The lack of obvious economic alternatives has led the city back to its roots. Despite all the prevailing doom and gloom about manufacturing, it’s trying hard to attract new factories.

“What academics and policy makers have to realize is that the phone they’re talking on, or the computer they’re working on, still has to be manufactured somewhere,” says Frank Campion, Welland’s affable and articulate mayor. “Our experience is that manufacturing isn’t dead. It may be reduced in terms of the number of employees, but the need is still there.”

The mayor’s major success has been attracting a new GE plant that will employ 220 workers when it opens this year.

What happens if other factories don’t come back? Mr. Campion’s other strategy is to promote Welland as a destination for retirees and long-range commuters to Toronto, a two-hour drive away.

“We’re seeing a migration of people to the Niagara region and Welland,” he says. “You can cash in your house in Toronto and buy a similar house with a larger yard and probably more amenities – and put hundreds of thousands of dollars in the bank.”

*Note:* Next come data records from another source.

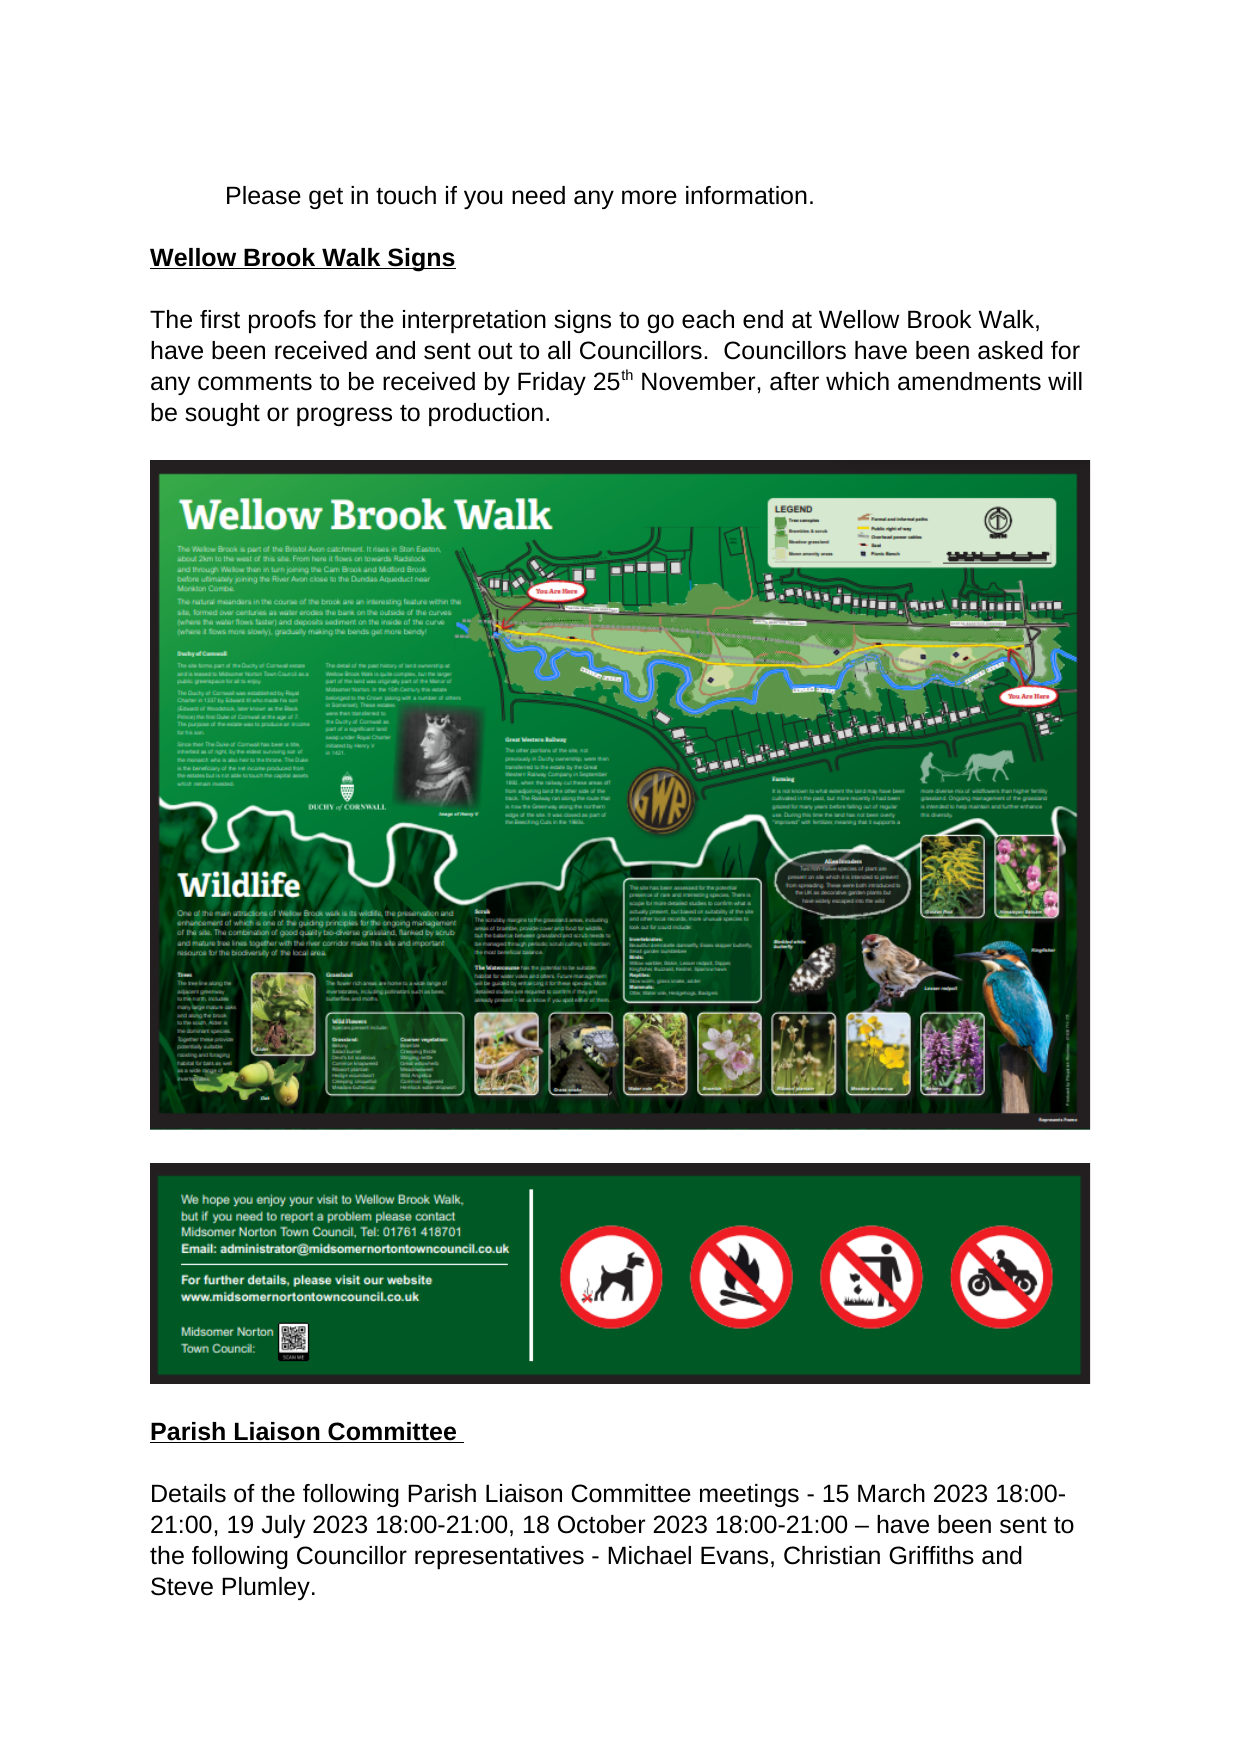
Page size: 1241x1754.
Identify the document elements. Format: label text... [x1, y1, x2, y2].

picture [150, 460, 1091, 1131]
picture [150, 1163, 1091, 1384]
text Details of the following Parish Liaison Committee meetings - 15 March 2023 18:00-21:00, 19 July 2023 18:00-21:00, 18 October 2023 18:00-21:00 – have been sent to the following Councillor representatives - Michael Evans, Christian Griffiths and Steve Plumley. [150, 1479, 1090, 1601]
text Please get in touch if you need any more information. [225, 181, 1090, 210]
text Parish Liaison Committee [150, 1417, 1090, 1445]
text The first proofs for the interpretation signs to go each end at Wellow Brook Walk, have been received and sent out to all Councillors. Councillors have been asked for any comments to be received by Friday 25th November, after which amendments will be sought or progress to production. [150, 305, 1090, 427]
text Wellow Brook Walk Signs [150, 243, 1090, 272]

His math is accurate. A Toronto house that might sell for $1-million would probably fetch around $400,000 in Welland. The difference in prices reflects the increasingly concentrated nature of Ontario’s prosperity. As factories have declined, more and more of the province’s wealth-making activities, such as finance and technology, are concentrated in a relatively small band of communities with an hour-and-a-half drive of Toronto. The surest way to boost the prosperity of a community outside that charmed circle is to tap the affluence of the nearby metropolis.

Nothing demonstrates that phenomenon better than the fireworks that followed the provincial government’s announcement in June that it would extend GO rail service through the Niagara Peninsula to Niagara Falls by 2023. The rail link, if it comes to fruition, would make commuting between Welland and Toronto far easier than it is now.

“As soon as they announced it, the frenzy began,” says Gino Villella, a real estate agent in Welland. Prices jumped 30 per cent within a matter of weeks as out-of-town buyers began to bid $50,000 to $100,000 over asking prices in anticipation of a general rise in Niagara real estate.

The jump in home prices came as a welcome surprise for local sellers. However, Mr. Villelalla says, it also emphasized the economic gulf between those out-of-town buyers and Wellanders.

“Homes were selling in hours,” he recalls. “I had local buyers saying, ‘Can’t something be done? We work here, we live here and we can’t afford a home.’”

Ms. Bailey says there’s little to cheer: The city has never been the same since the factories left. She’s not willing to discuss her choice in the upcoming provincial election – “none of them know what they’re doing, as far as I can see” – but she is deeply angry.